> The task: Rewrite everything from the line containing "scientific name: Calystegia sepium" down to the line containing "genus: Bulgaria", changing "common name" to "vernacular name" and leaving everything else untouched. Give back only those lines.

> Records to use:
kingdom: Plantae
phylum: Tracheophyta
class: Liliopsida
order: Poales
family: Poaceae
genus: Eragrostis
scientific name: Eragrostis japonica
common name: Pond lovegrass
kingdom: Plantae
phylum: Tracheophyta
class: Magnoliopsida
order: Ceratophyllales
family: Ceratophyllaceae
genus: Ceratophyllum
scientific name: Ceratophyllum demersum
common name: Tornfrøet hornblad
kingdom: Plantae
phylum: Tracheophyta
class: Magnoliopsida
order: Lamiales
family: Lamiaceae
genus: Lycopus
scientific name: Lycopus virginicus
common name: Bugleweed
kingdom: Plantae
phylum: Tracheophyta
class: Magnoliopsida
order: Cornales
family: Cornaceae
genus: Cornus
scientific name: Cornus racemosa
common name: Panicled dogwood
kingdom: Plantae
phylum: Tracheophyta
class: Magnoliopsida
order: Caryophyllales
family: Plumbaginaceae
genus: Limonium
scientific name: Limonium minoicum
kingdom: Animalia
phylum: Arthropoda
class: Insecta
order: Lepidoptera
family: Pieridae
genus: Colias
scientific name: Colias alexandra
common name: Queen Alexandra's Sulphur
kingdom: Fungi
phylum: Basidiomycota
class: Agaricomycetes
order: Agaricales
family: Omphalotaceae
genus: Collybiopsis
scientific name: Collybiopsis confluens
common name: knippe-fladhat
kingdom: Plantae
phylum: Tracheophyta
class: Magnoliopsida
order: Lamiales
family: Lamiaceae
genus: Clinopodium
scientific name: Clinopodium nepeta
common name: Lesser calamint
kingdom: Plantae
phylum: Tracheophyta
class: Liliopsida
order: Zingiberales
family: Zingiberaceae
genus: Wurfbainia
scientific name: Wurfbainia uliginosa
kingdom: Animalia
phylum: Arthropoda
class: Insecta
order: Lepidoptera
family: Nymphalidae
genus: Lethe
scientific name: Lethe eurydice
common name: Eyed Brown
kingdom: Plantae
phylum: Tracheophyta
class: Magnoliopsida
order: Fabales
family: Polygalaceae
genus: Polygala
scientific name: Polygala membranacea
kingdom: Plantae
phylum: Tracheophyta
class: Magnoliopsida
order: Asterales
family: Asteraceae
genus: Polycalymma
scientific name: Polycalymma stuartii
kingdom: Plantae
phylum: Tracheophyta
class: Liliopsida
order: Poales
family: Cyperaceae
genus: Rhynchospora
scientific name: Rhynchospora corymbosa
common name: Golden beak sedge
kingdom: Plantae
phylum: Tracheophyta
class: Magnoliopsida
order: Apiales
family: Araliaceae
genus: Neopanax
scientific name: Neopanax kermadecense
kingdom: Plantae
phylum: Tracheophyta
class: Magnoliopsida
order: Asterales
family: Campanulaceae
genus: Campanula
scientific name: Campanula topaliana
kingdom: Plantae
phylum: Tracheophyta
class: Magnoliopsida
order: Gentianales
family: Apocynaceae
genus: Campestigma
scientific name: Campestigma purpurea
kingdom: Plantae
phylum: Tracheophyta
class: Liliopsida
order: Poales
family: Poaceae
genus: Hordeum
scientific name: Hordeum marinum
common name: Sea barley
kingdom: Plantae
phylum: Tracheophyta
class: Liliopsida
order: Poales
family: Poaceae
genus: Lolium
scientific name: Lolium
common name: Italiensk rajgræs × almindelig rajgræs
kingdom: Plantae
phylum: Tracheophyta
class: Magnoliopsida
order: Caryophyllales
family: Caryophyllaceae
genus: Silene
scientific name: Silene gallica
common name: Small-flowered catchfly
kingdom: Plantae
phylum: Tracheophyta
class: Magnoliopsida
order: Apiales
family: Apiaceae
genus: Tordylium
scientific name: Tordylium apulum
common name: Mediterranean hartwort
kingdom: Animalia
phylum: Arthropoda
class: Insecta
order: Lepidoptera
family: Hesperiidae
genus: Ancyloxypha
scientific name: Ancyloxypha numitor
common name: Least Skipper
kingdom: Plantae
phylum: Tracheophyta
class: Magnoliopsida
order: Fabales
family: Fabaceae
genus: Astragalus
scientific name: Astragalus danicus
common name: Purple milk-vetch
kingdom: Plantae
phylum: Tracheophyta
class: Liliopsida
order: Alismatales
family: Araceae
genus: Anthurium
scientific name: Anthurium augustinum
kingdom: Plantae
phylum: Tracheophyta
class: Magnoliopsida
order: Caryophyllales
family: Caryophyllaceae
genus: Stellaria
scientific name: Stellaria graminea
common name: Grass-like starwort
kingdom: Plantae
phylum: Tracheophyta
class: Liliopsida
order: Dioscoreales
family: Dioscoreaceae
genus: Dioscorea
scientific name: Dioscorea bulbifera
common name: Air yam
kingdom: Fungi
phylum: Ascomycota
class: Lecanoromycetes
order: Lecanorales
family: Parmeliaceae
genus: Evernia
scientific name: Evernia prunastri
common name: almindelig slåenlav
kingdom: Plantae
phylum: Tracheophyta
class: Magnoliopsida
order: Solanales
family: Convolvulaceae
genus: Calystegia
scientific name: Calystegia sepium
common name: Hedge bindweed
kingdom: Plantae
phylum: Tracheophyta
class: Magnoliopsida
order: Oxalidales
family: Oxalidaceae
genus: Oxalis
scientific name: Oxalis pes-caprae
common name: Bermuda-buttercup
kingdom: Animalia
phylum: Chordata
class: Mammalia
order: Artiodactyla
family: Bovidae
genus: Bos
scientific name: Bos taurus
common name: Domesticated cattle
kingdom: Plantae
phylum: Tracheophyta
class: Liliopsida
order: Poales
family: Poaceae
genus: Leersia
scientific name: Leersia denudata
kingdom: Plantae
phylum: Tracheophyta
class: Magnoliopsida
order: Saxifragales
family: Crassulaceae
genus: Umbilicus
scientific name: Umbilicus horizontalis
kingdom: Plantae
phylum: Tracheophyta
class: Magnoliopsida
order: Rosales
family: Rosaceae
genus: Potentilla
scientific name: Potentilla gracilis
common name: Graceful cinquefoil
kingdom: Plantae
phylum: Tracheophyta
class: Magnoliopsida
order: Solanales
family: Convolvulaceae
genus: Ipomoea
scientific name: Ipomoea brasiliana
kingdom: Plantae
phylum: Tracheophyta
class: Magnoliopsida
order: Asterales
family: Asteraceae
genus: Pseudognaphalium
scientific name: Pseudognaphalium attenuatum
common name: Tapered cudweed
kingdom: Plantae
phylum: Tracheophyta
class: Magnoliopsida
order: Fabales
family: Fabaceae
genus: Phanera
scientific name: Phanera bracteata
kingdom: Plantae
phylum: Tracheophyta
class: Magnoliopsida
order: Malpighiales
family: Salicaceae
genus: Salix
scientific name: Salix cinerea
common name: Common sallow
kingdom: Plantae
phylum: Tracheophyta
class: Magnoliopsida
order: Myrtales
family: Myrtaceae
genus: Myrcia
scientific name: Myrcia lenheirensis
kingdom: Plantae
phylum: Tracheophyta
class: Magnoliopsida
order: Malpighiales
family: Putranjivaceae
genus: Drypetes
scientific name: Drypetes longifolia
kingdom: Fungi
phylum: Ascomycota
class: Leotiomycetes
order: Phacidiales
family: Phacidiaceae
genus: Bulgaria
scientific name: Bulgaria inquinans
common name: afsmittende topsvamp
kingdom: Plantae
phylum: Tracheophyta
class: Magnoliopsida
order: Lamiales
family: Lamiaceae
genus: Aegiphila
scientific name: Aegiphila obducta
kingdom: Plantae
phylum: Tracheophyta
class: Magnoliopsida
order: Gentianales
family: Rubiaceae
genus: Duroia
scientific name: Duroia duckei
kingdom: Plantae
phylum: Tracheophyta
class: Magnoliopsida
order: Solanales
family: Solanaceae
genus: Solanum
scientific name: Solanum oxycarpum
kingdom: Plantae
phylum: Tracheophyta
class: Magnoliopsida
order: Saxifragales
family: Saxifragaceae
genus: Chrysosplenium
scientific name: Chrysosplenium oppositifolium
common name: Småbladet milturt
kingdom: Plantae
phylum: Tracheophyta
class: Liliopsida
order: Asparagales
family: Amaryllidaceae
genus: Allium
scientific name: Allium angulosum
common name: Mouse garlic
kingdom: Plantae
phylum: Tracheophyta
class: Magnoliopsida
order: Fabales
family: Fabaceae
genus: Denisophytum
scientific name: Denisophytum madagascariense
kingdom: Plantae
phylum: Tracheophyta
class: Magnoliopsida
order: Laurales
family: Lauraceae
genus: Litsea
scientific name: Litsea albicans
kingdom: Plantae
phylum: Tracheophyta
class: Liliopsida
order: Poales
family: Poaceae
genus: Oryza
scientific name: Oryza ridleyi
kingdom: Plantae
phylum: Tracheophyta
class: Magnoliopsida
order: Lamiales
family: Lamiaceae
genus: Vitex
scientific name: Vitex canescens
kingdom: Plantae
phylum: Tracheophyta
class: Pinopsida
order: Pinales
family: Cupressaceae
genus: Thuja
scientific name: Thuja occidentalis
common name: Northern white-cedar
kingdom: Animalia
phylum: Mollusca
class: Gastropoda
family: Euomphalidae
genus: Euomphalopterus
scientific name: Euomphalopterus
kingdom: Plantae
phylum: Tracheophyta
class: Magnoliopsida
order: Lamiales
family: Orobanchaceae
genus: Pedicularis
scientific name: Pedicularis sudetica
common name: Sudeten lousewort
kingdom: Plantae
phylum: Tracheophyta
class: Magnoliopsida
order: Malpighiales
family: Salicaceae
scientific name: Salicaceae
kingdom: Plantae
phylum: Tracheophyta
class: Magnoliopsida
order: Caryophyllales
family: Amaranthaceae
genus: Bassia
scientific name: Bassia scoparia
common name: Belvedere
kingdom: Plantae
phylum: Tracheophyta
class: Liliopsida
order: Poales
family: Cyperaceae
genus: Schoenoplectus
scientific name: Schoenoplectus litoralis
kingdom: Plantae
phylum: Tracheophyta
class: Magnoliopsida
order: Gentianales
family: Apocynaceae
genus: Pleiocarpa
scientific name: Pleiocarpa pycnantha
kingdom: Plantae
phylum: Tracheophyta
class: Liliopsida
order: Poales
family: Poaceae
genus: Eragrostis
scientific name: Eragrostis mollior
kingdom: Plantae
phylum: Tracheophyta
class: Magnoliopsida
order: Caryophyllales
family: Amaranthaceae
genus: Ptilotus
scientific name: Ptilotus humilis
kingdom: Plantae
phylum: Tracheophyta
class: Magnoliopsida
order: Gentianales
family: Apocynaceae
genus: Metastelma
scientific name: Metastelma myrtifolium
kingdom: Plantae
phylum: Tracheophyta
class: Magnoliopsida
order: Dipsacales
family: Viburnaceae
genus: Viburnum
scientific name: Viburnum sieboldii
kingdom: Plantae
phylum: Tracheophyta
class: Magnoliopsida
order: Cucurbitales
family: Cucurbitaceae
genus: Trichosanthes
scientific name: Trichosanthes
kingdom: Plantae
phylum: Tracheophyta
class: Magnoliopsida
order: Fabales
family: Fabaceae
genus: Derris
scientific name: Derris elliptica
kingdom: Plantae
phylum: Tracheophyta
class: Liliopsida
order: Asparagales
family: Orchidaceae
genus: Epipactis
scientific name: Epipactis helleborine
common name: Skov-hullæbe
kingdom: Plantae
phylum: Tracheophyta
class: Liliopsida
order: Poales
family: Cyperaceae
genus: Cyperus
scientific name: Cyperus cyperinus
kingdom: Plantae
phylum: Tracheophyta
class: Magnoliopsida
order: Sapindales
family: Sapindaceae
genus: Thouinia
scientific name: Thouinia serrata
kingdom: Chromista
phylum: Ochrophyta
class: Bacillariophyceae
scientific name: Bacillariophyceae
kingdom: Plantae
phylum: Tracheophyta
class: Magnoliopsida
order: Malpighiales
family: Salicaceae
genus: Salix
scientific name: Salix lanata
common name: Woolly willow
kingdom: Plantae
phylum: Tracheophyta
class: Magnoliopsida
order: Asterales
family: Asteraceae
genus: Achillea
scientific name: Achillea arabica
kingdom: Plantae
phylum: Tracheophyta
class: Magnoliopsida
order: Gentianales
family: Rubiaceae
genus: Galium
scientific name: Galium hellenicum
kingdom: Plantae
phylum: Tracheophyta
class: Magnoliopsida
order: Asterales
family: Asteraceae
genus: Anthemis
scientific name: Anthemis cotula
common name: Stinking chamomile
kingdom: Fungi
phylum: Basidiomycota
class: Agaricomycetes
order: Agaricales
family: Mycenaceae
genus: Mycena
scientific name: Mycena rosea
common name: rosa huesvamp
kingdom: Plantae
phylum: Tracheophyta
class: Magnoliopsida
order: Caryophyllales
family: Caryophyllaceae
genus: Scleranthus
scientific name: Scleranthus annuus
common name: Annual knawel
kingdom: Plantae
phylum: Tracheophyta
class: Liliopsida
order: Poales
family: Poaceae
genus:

> Exercise result:
scientific name: Calystegia sepium
vernacular name: Hedge bindweed
kingdom: Plantae
phylum: Tracheophyta
class: Magnoliopsida
order: Oxalidales
family: Oxalidaceae
genus: Oxalis
scientific name: Oxalis pes-caprae
vernacular name: Bermuda-buttercup
kingdom: Animalia
phylum: Chordata
class: Mammalia
order: Artiodactyla
family: Bovidae
genus: Bos
scientific name: Bos taurus
vernacular name: Domesticated cattle
kingdom: Plantae
phylum: Tracheophyta
class: Liliopsida
order: Poales
family: Poaceae
genus: Leersia
scientific name: Leersia denudata
kingdom: Plantae
phylum: Tracheophyta
class: Magnoliopsida
order: Saxifragales
family: Crassulaceae
genus: Umbilicus
scientific name: Umbilicus horizontalis
kingdom: Plantae
phylum: Tracheophyta
class: Magnoliopsida
order: Rosales
family: Rosaceae
genus: Potentilla
scientific name: Potentilla gracilis
vernacular name: Graceful cinquefoil
kingdom: Plantae
phylum: Tracheophyta
class: Magnoliopsida
order: Solanales
family: Convolvulaceae
genus: Ipomoea
scientific name: Ipomoea brasiliana
kingdom: Plantae
phylum: Tracheophyta
class: Magnoliopsida
order: Asterales
family: Asteraceae
genus: Pseudognaphalium
scientific name: Pseudognaphalium attenuatum
vernacular name: Tapered cudweed
kingdom: Plantae
phylum: Tracheophyta
class: Magnoliopsida
order: Fabales
family: Fabaceae
genus: Phanera
scientific name: Phanera bracteata
kingdom: Plantae
phylum: Tracheophyta
class: Magnoliopsida
order: Malpighiales
family: Salicaceae
genus: Salix
scientific name: Salix cinerea
vernacular name: Common sallow
kingdom: Plantae
phylum: Tracheophyta
class: Magnoliopsida
order: Myrtales
family: Myrtaceae
genus: Myrcia
scientific name: Myrcia lenheirensis
kingdom: Plantae
phylum: Tracheophyta
class: Magnoliopsida
order: Malpighiales
family: Putranjivaceae
genus: Drypetes
scientific name: Drypetes longifolia
kingdom: Fungi
phylum: Ascomycota
class: Leotiomycetes
order: Phacidiales
family: Phacidiaceae
genus: Bulgaria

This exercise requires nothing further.